Programs we will promote over the next five years:

  • Arts commissions – cooperative ventures with University agencies such as the School of Art + Design, the University Musical Society, the UM Museum of Art, among many others, to promote productions, installations, performance pieces, works of art and music and dance. As fund-seeking organizations vie for shrinking funding nationwide, we at Michigan have extraordinary talent – and seek funding to aid in promoting – ventures that might otherwise be hard-pressed to surface.
  • Careers in the Making – a fellowship program to bring artists and performers into the residential community each year
  • Crossing the Diag: Humanities in Dialogue – a plan to engage parts of the University the humanities and arts only occasionally or rarely seek out. Using a central topic that stretches humanities/arts notions, we will bring a humanities arts/lens to examining, for instance, issues of infectious disease, or the history and scope of opera in the Americas.
  • Seminars in the Cities – a program to offer events that showcase the best of Michigan faculty and students in cities across the US in small, seminar-like gatherings.


S. Cody Engle, LSA ’63, Law ’66

"Medicine and Science are important to our physical well being, but the Humanities examine the real meaniing in our lives. The Institute for the Humanities is a Petri dish: very smart people from widely differing disciplines. It creates a setting for original and powerful new ideas, ideas that can change the way we think about our lives."
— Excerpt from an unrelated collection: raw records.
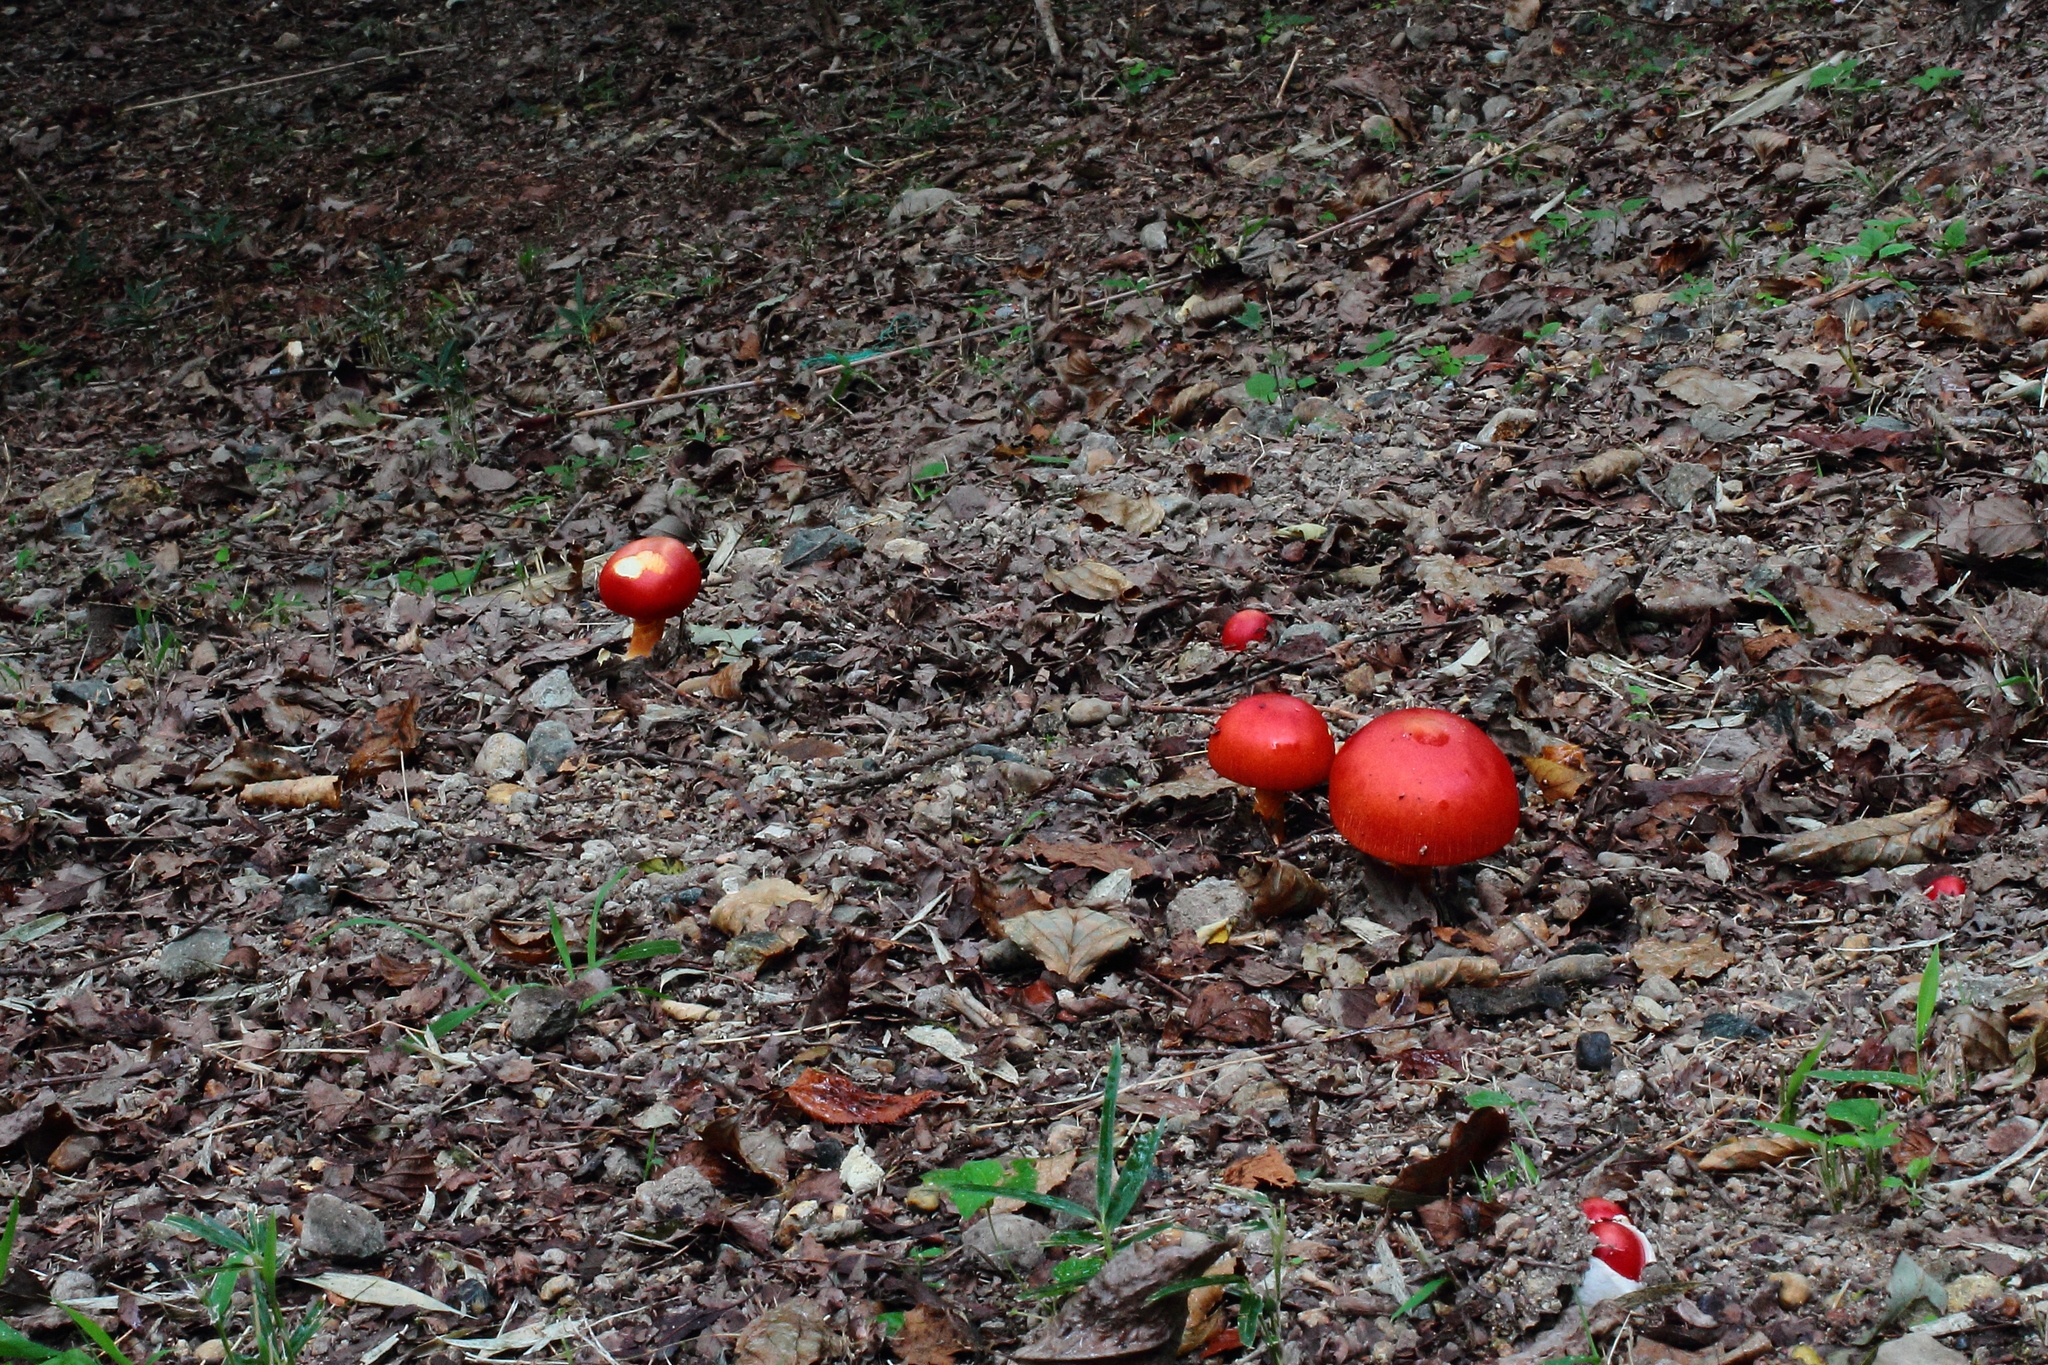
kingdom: Fungi
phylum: Basidiomycota
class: Agaricomycetes
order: Agaricales
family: Amanitaceae
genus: Amanita
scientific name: Amanita hemibapha
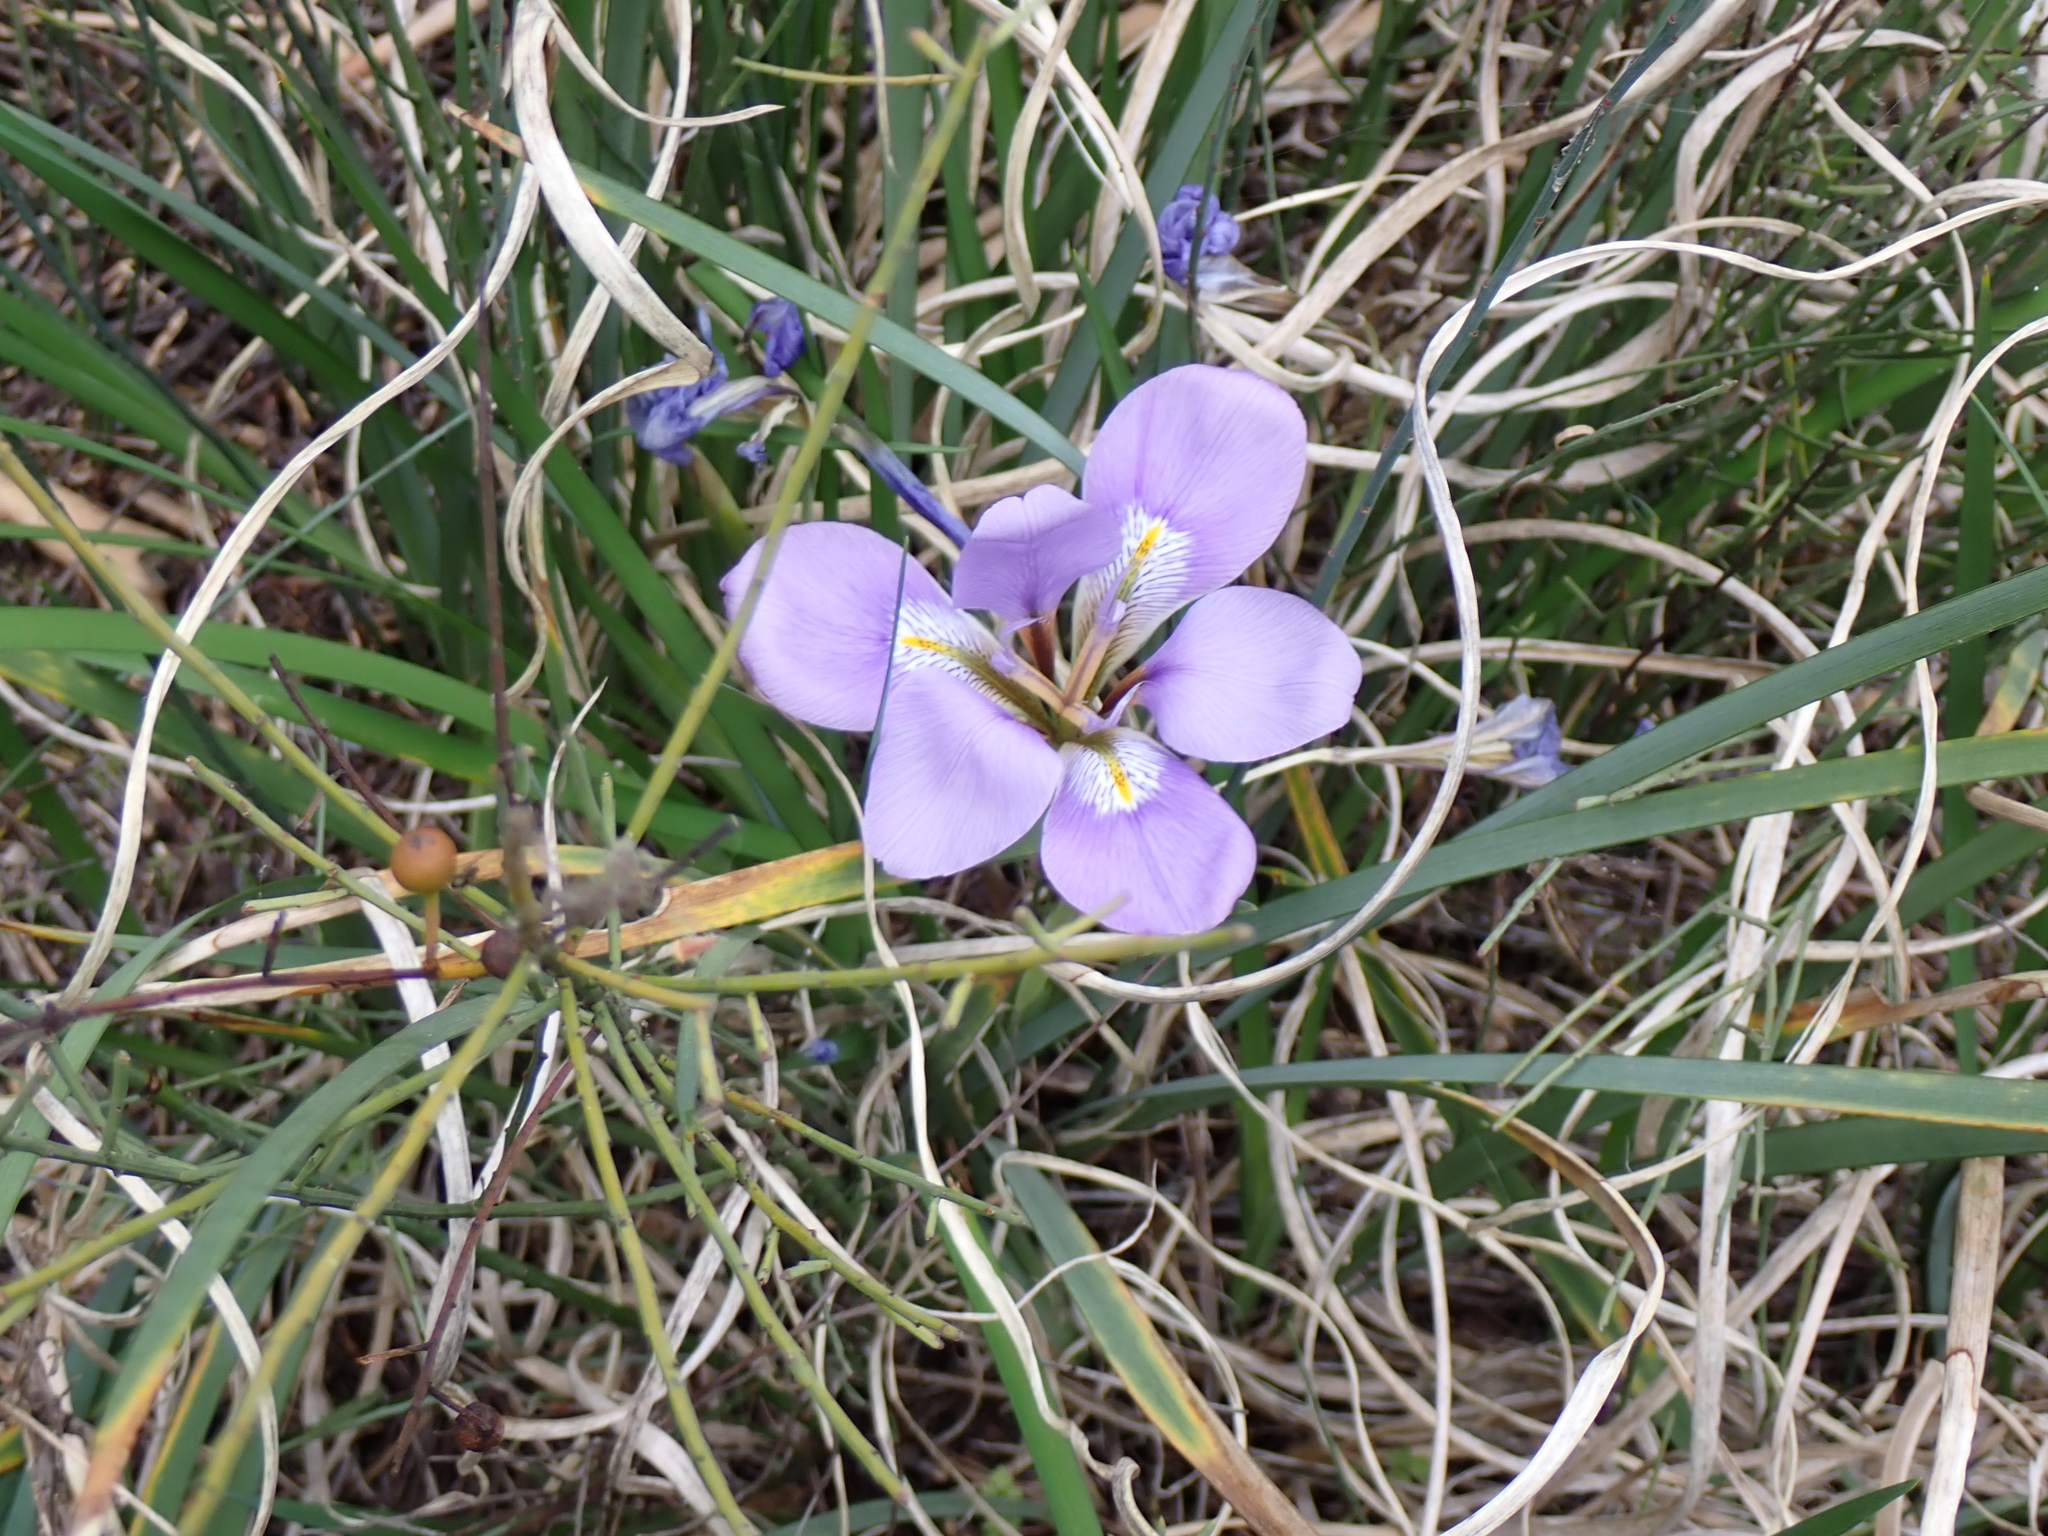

"As I considered ways of providing support to the University of Michigan, I realized that the Institute for the Humanities incorporates the qualities that I personally find most important. The Humanities are not well supported, yet the study of the Humanities is what will significantly affect the quality of intellectual life for future generations. The Institute pursues learning for its own sake, rather than trying to patent a new drug, or discover a different atom. Thus the Institute exemplifies the real meaning of a liberal education."